第五十三話 挑戦

そんなたいそうな事では無いんですが、真剣に乗れば、何らかの疑問が沸いてくる。その疑問を解こうとするのが挑戦であります。出たら、偶然にも良い風が吹いて、良く走る。それを味わって良い気持ちになる。それは良い事ですが、たまたま吹かなかったら、面白くは無いし、むしろ、その方が多い。

たまたまのセーリングを続けるかどうか?真剣セーリングをするも、 誰かと一緒のピクニックセーリングならそうはいかないかもしれない。沈黙ばかりしていると、ゲストは楽しくないかもしれない。だから、シングルでできる事をお勧めしています。シングルの時こそは、セーリングに真剣に取り組む。そうすれば、誰にも気遣う必要は無いし、沈黙のままでも構わない。

楽に操船する為に、最近では電動ウィンチが増えてきた。これはこれで歓迎しています。確かに、でかいヨットのメインセールを上げるにも、体力的にしんどさを感じてきました。電動ウィンチはそれを助ける補助です。また、シートウィンチも電動にしている場合が結構見られるようになりました。ちょっと大きなデイセーラーも例外ではありません。

確かに、楽ですね。ウィンチハンドルをぐるぐる回す必要が無い。でも、楽だからと言って、舵取りなんか適当で良いわけじゃない。そのうち慣れて、上手くなったら、タックなんかの時の舵取りと、シートの取り込みなんかで、ウィンチ操作がほんのわずかで、できるようになる。そうすると、電動使わなくても、マニュアルでやって、そこに面白さを感じたりもします。幸い、電動ウィンチはマニュアル操作もできます。

電動を使おうが、マニュアルでハンドル回そうが、調整の幅は残ります。もっと引いた方が良いのか、出した方が良いのか?そこが面白さであります。乗れるようになったら、ベターを目指す。そのベターは真剣に取り組む事で自然発生的に疑問として生まれくる。そのひとつひとつの疑問に対する答えを見出していくようにすれば、いつの日か、知らぬ間に、上手くなっている。

シングルの時はそういうセーリングを、我侭な、自分だけのセーリングを追求する事ができます。誰かを誘って、ピクニックする時は、ゲストに楽しんでもらう。できれば、そのゲストにも、セーリングの面白さを味わって頂けるようになると良いかなと思います。そうしますと、その方はゲストでは無く、クルーになってくれるかもしれません。

クルーができると、シングルでは味わえないチームワークという操作を味わう事ができる。これはまた、シングルとは違う味わいがあります。でも、もちろん、彼、彼女が来れない時はシングルで走る。だから、クルーが出来ても、シングルは必要なのであります。

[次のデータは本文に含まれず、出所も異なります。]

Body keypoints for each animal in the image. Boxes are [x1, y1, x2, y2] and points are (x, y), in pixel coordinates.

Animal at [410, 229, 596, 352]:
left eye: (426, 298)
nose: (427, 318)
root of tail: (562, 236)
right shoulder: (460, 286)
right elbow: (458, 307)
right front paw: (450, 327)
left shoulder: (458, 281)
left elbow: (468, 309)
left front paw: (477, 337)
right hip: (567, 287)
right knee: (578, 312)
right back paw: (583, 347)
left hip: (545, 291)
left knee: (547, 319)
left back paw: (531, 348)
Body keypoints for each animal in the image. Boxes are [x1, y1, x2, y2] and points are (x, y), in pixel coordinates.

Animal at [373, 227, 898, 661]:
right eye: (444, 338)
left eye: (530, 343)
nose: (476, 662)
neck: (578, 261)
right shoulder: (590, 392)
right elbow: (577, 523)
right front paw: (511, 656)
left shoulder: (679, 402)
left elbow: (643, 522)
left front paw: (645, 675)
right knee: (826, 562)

この挑戦が無いと、長く続けることは難かしくなる。自分で考えて、あれこれ試行錯誤をすると、解った時の喜びも大きくなる。面白さとは、できる事より、できるようになる事かもしれません。そのプロセスを何度も味わっていける。そして、そのうち、味わった事の無いような、しびれるようなセーリングに出くわす。真剣にやればこそ、挑戦していればこそだと思います。これは上手いからでは無く、上手くなろうとしていく段階にこそあると思います。

最大の難関は微軽風かもしれません。走らないと退屈になって、エンジンかけたくなります。退屈は最大の敵であります。だから、その時こそ微軽風用のセールでありますね。これに挑戦です。